Sikap Politik: Mengawal, Bukan Menggertak
Sebagai anggota Komisi II DPR RI, Esthon menegaskan komitmennya:
- Mengawal kepastian kontrak PPPK
- Memastikan jaminan anggaran bagi daerah
- Melindungi hak-hak tenaga pelayanan publik
╔════════════════m════════════════╗
“NTT tidak boleh jadi korban kebijakan yang tidak berpihak. Kita butuh kejelasan, bukan isu yang menebar ketakutan.”
╚════════════════════════════════╝
Dalam politik anggaran, keberpihakan bukan sekadar pilihan moral—ia adalah keputusan kebijakan.

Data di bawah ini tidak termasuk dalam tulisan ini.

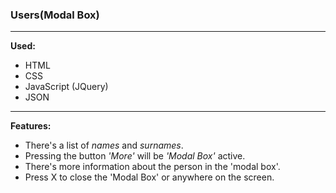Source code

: ### Users(Modal Box)

------
**Used:**
* HTML 
* CSS
* JavaScript (JQuery)
* JSON
------

**Features:**
* There's a list of *names* and *surnames*.
* Pressing the button *'More'* will be *'Modal Box'* active.
* There's more information about the person in the 'modal box'.
* Press X to close the 'Modal Box' or anywhere on the screen.
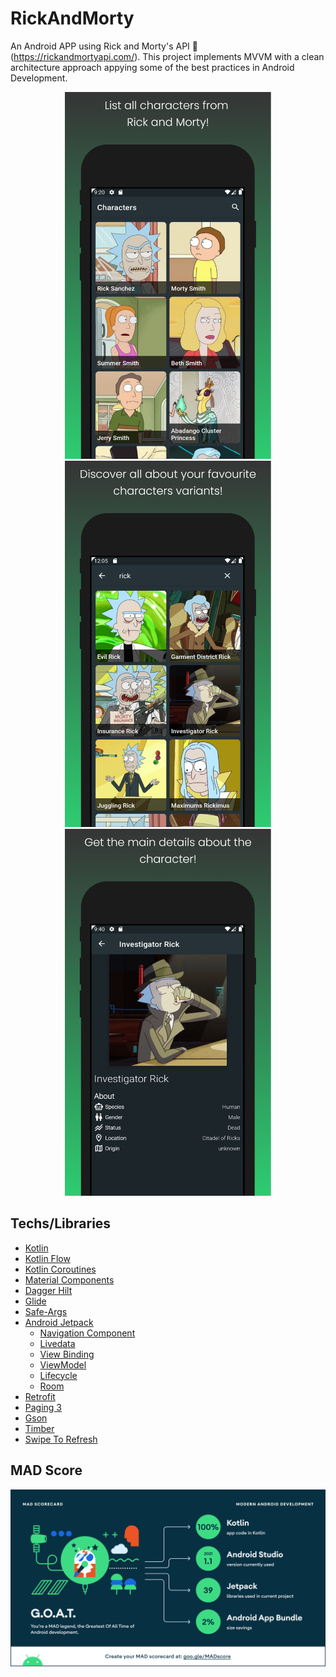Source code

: # RickAndMorty
An Android APP using Rick and Morty's API :link: (https://rickandmortyapi.com/). This project implements MVVM with a clean architecture approach appying some of the best practices in Android Development.

<p align="middle">
  <img src="./media/app_1.png" width="330">
  <img src="./media/app_2.png" width="330">
  <img src="./media/app_3.png" width="330">
</p>



## Techs/Libraries
- [Kotlin](https://developer.android.com/kotlin)
- [Kotlin Flow](https://developer.android.com/kotlin/flow)
- [Kotlin Coroutines](https://github.com/Kotlin/kotlinx.coroutines)
- [Material Components](https://github.com/material-components/material-components-android)
- [Dagger Hilt](https://dagger.dev/hilt/)
- [Glide](https://bumptech.github.io/glide/)
- [Safe-Args](https://developer.android.com/guide/navigation/navigation-pass-data)
- [Android Jetpack](https://developer.android.com/jetpack)
  - [Navigation Component](https://developer.android.com/guide/navigation/navigation-getting-started)
  - [Livedata](https://developer.android.com/topic/libraries/architecture/livedata)
  - [View Binding](https://developer.android.com/topic/libraries/view-binding)
  - [ViewModel](https://developer.android.com/topic/libraries/architecture/viewmodel)
  - [Lifecycle](https://developer.android.com/topic/libraries/architecture/lifecycle)
  - [Room](https://developer.android.com/training/data-storage/room)
- [Retrofit](https://square.github.io/retrofit/)
- [Paging 3](https://developer.android.com/topic/libraries/architecture/paging/v3-overview)
- [Gson](https://github.com/google/gson)
- [Timber](https://github.com/JakeWharton/timber)
- [Swipe To Refresh](https://developer.android.com/training/swipe/add-swipe-interface)

## MAD Score
[<img src="/media/mad_scorecard.png">](https://madscorecard.withgoogle.com/scorecards/3591633115/)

Solusi Strategis: Jalan Tengah yang Konstitusional
Agar polemik ini tidak berkembang menjadi krisis kepercayaan, beberapa langkah strategis perlu ditempuh:
1. Transparansi Fiskal
Pemerintah pusat dan daerah harus membuka secara detail komposisi belanja pegawai dan skema transfer.
2. Skema Proteksi Kontrak
Setiap perubahan kebijakan harus menjamin keberlanjutan kontrak aktif hingga masa berakhirnya.
3. Sinkronisasi APBN–APBD
Koordinasi lintas kementerian dan DPR untuk memastikan kebijakan efisiensi tidak memukul daerah tertinggal.
4. Payung Regulasi Tegas
Jika ada kebijakan baru, harus dituangkan dalam regulasi tertulis, bukan sekadar wacana.
Di luar gedung parlemen, ribuan PPPK di NTT mungkin sedang menunggu kepastian. Di ruang-ruang kelas, di puskesmas terpencil, mereka bekerja tanpa tahu apakah kabar itu nyata atau hanya bayang-bayang.
Namun satu hal telah ditegaskan di Senayan:
bahwa nasib rakyat bukan permainan angka.
Dan jika politik masih menyisakan keberanian, maka keberanian itu hari ini sedang diuji.